Drivers have no obligation to stick to a particular route. The ride can be refunded if the route is egregiously long or indirect. Even then, if there is a valid reason (traffic, road closure) the ride can be upheld.
If riders are quoted a longer than optimal route, then that appears to be deceptive to me.
If they can take someone from A to B and then not get paid for it because of that kind of rule in how the task is preformed that's highly directed work of the kind you would give an employee.
If you contracted me to install cabinets in your kitchen, I couldn't defensibly take 1 year to install them, if I estimated 3 days. This doesn't make all cabinet installers employees.
3 days or 4 days and you still pay. Uber can't offord a 33% increase in trip length when paying per mile so defacto they are going to have very tight tolerances.
Further the scoring is separately done by the customer. So the conversation is "Can you take the scenic trip? Sorry can't." Further it goes that way because Uber drivers are employed by Uber not independent contractors connected by Uber to customers.

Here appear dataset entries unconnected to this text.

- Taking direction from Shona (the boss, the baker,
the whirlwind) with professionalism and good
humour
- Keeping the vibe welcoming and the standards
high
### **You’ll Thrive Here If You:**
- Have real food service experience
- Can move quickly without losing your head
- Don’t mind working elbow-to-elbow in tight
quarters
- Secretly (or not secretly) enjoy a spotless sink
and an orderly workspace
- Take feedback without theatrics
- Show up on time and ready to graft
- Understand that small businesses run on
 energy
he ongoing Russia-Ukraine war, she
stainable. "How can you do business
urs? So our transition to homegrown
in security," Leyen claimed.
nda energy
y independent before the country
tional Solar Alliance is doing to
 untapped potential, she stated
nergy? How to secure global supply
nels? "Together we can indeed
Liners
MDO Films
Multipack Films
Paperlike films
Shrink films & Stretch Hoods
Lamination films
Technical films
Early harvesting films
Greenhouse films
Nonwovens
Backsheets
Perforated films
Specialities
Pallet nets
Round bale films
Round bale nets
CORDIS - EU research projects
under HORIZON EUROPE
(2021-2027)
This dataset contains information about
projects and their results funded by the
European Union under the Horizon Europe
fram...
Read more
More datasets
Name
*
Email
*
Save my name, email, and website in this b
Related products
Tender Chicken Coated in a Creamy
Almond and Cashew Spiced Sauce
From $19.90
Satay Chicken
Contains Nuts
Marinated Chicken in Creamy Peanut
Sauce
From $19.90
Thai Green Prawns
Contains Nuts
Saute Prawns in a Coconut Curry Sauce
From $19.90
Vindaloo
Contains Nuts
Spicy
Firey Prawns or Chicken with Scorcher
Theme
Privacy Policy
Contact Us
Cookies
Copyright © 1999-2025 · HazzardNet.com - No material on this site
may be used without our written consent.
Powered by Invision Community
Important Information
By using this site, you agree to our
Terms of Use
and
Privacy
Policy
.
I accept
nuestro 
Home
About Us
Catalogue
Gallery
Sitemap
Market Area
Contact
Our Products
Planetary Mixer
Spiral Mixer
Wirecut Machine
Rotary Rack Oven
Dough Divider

I think you interpret "egregious" differently than I do. You appear to be responding to a set of points I never made, while not addressing the one I did.
Basically if you want a sink replaced you can define what the sink will look like and function etc but not which tools they use to fix it. When someone is providing core business functions for a year+ receiving constant directions for short term tasks has direct customer interactions thus representing your business etc they just don't have much wiggle room.
If riders are quoted a longer than optimal route, then that appears to be deceptive to me.